Home

Awesome

Next.js, Vercel AI SDK, Llama.cpp & ModelFusion starter

This starter example shows how to use Next.js, the Vercel AI SDK, Llama.cpp and ModelFusion to create a ChatGPT-like AI-powered streaming chat bot.

Setup

  1. Install Llama.cpp on your machine.
  2. Clone the repository: git clone https://github.com/lgrammel/modelfusion-llamacpp-nextjs-starter.git
  3. Install dependencies: npm install
  4. Start the development server: npm run dev

For each example, you also need to download the GGUF model and start the Llama.cpp server:

Examples

Llama 2

  1. Model: Llama-2-7B-Chat-GGUF
  2. Server start: ./server -m models/llama-2-7b-chat.Q4_K_M.gguf (with the right model path)
---+---
• [PROBLEMS AND TASKS]:
A - Answer the following questions using the Next.js starter text.
(i) Which command starts the development server?
(ii) Which model is listed for the Llama 2 example?
(iii) What kind of chat bot does the starter example create?
B - Rewrite the paragraph of the Next.js starter text beginning "This starter example shows" as a short list that keeps its main facts.

• [Intrinsic matrix estimation data]:
---+---
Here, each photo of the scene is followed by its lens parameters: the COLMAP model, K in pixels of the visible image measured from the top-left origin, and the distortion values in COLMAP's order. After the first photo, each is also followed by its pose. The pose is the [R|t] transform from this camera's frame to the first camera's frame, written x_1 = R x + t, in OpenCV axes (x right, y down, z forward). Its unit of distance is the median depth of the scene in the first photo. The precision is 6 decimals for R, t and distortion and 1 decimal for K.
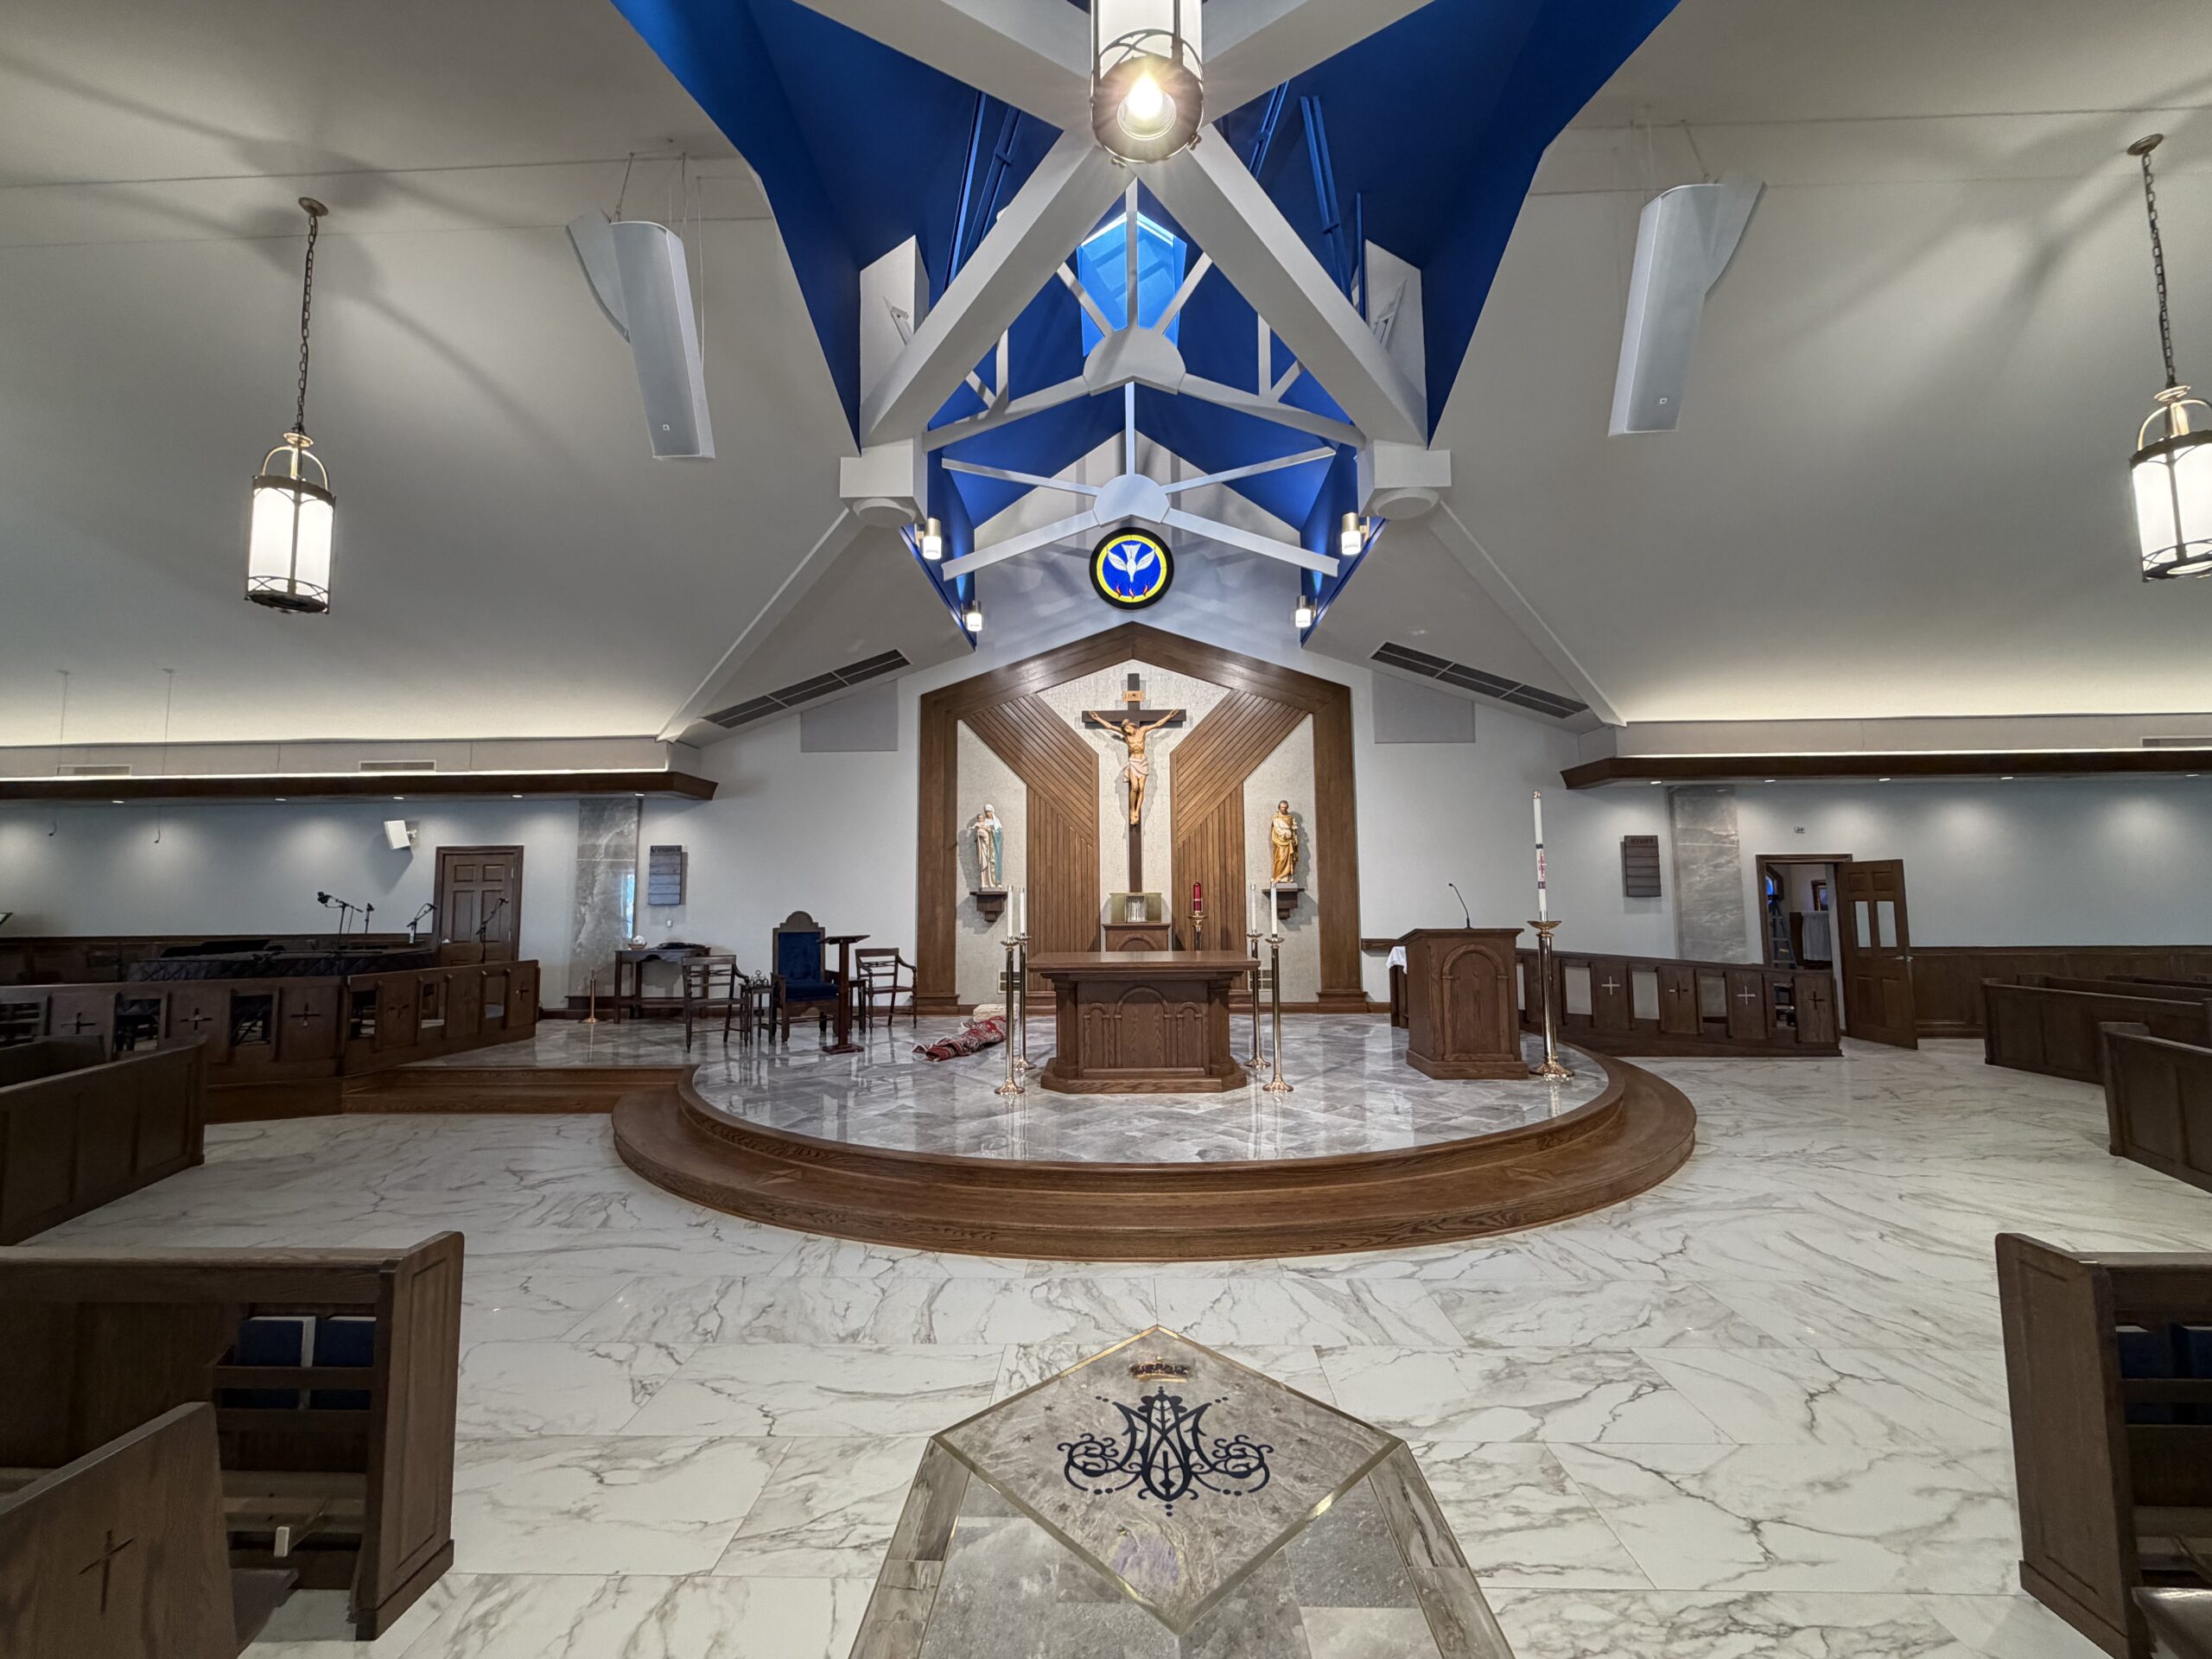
lens RADIAL K [[884.3, 0, 1097.3], [0, 884.3, 822.0], [0, 0, 1]] dist [-0.001887, 0.000152]
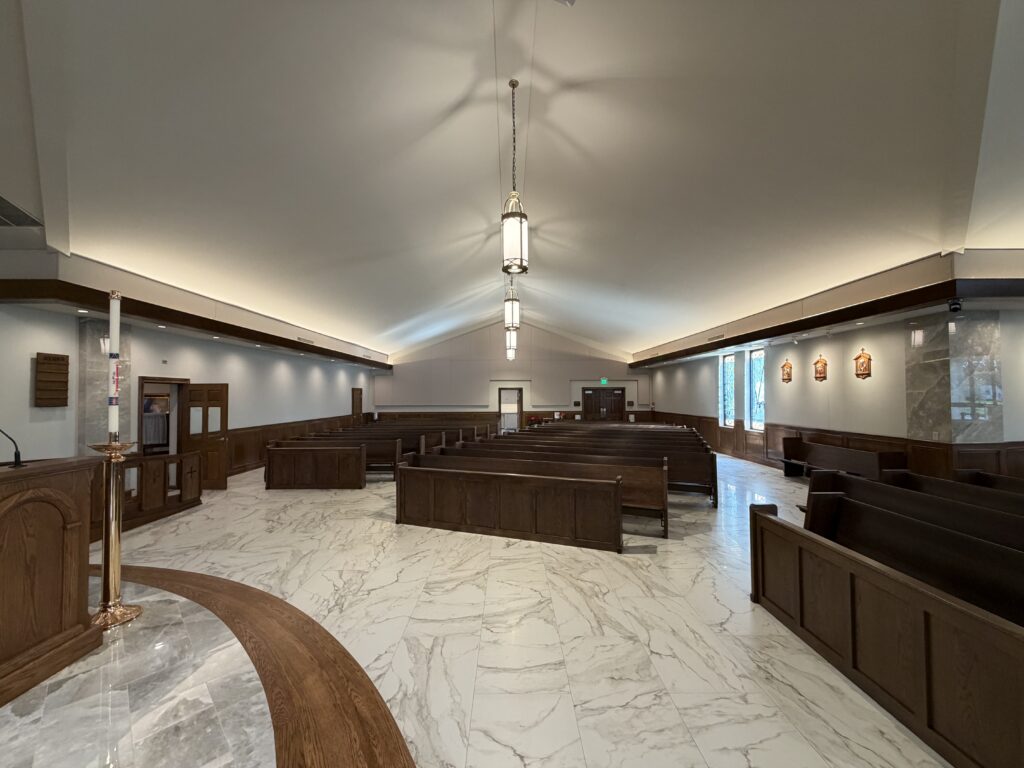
lens RADIAL K [[409.4, 0, 509.4], [0, 409.4, 384.5], [0, 0, 1]] dist [-0.001887, 0.000152]
pose [[-0.033655, 0.033779, 0.998862, 0.067537], [-0.083535, 0.995836, -0.036492, 0.026932], [-0.995936, -0.084668, -0.030693, 0.457032]]
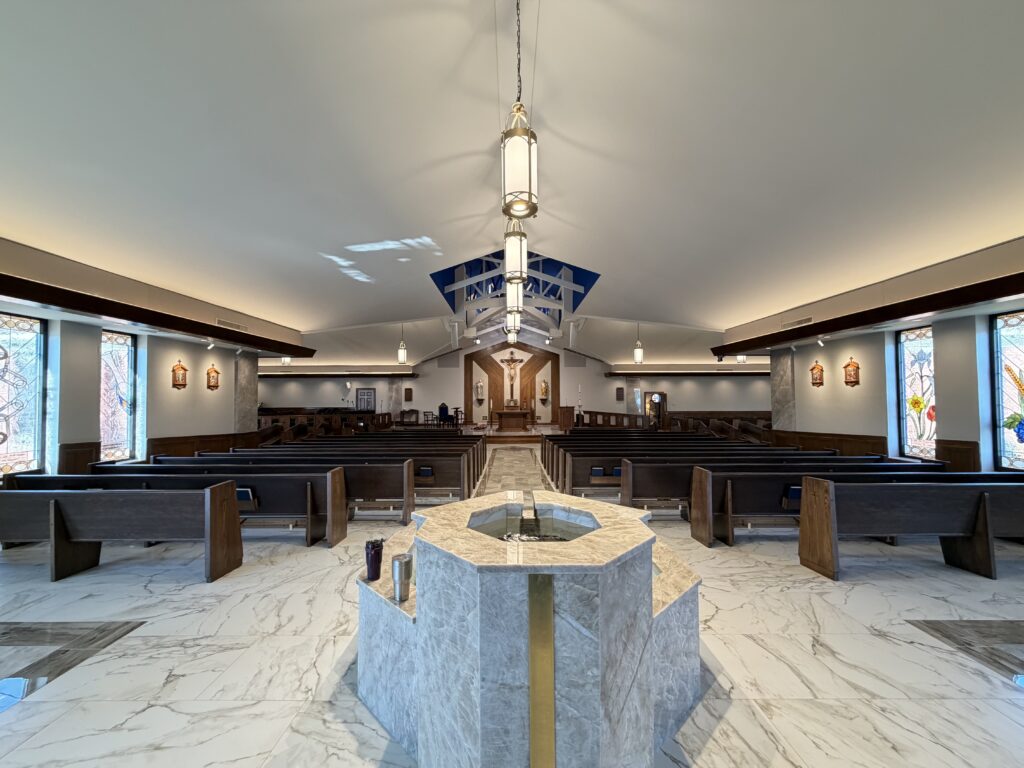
lens RADIAL K [[409.4, 0, 510.6], [0, 409.4, 387.2], [0, 0, 1]] dist [-0.001887, 0.000152]
pose [[0.999391, 0.006180, 0.034349, -0.037343], [-0.008432, 0.997796, 0.065815, -0.123097], [-0.033866, -0.066064, 0.997240, -1.132268]]
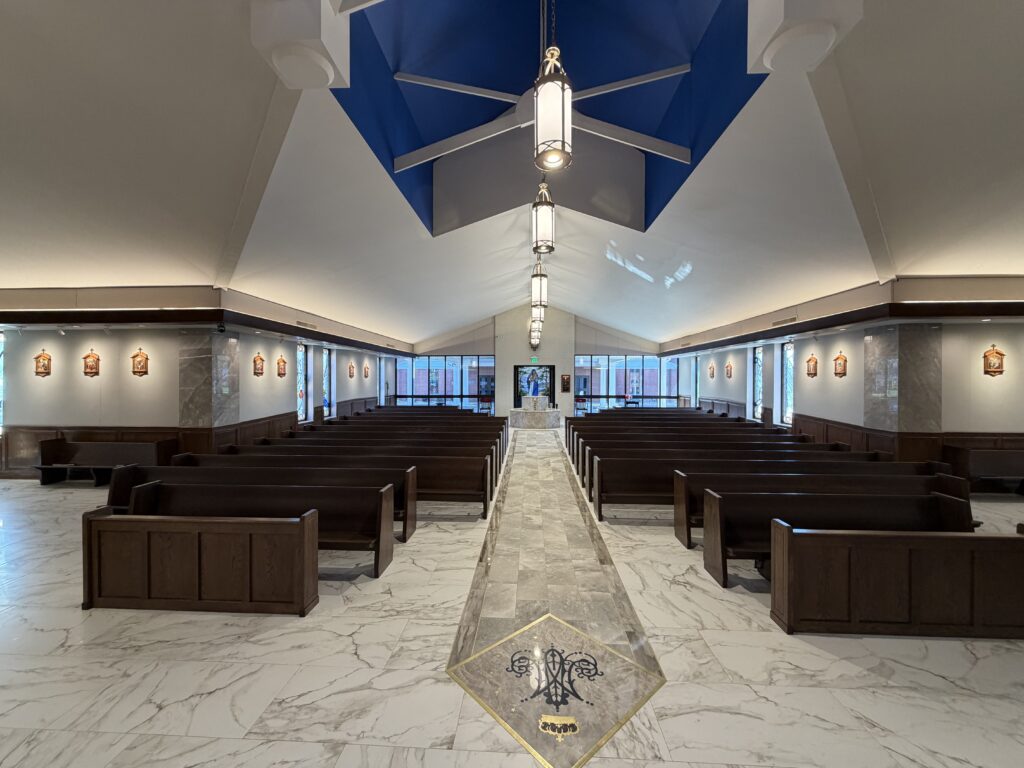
lens RADIAL K [[409.4, 0, 508.3], [0, 409.4, 379.2], [0, 0, 1]] dist [-0.001887, 0.000152]
pose [[-0.999761, 0.008096, 0.020324, 0.046073], [0.006209, 0.995808, -0.091254, 0.019852], [-0.020978, -0.091106, -0.995620, 0.581410]]
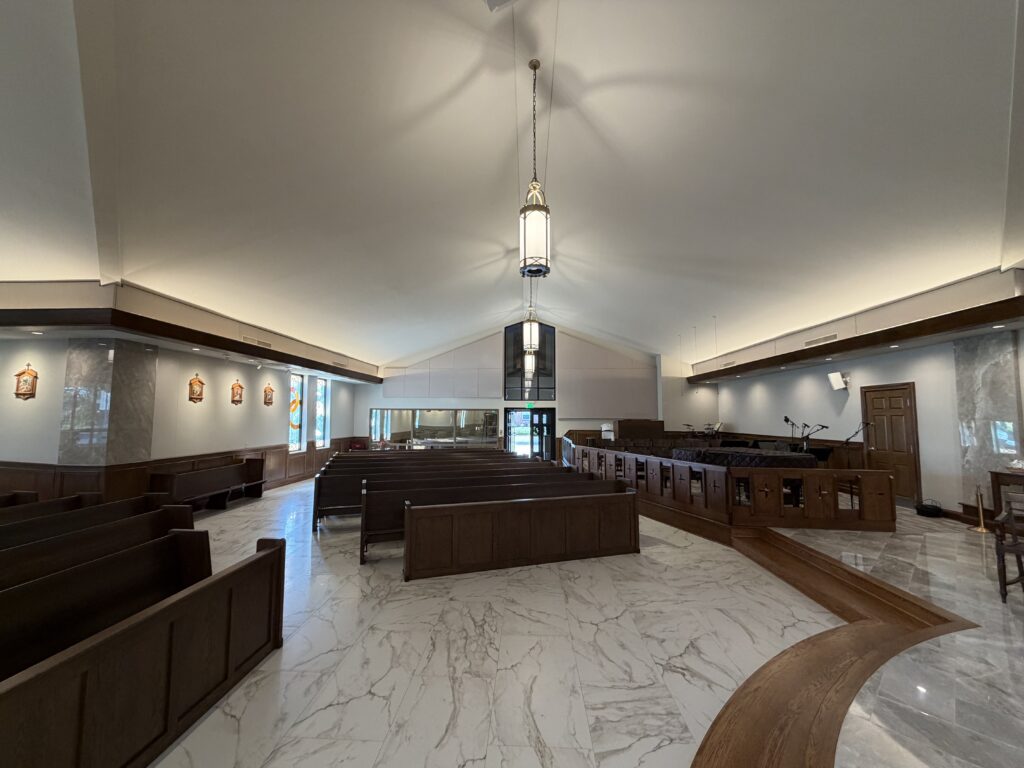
lens RADIAL K [[409.4, 0, 508.5], [0, 409.4, 385.0], [0, 0, 1]] dist [-0.001887, 0.000152]
pose [[-0.011733, -0.067940, -0.997620, -0.026002], [0.084865, 0.994022, -0.068693, 0.024519], [0.996323, -0.085469, -0.005897, 0.443708]]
---+---
• [EXERCISE ANSWERS]:
A -
(i) npm run dev
(ii) Llama-2-7B-Chat-GGUF
(iii) A ChatGPT-like AI-powered streaming chat bot

B -
- Purpose: create a ChatGPT-like AI-powered streaming chat bot
- Tools used: Next.js, the Vercel AI SDK, Llama.cpp and ModelFusion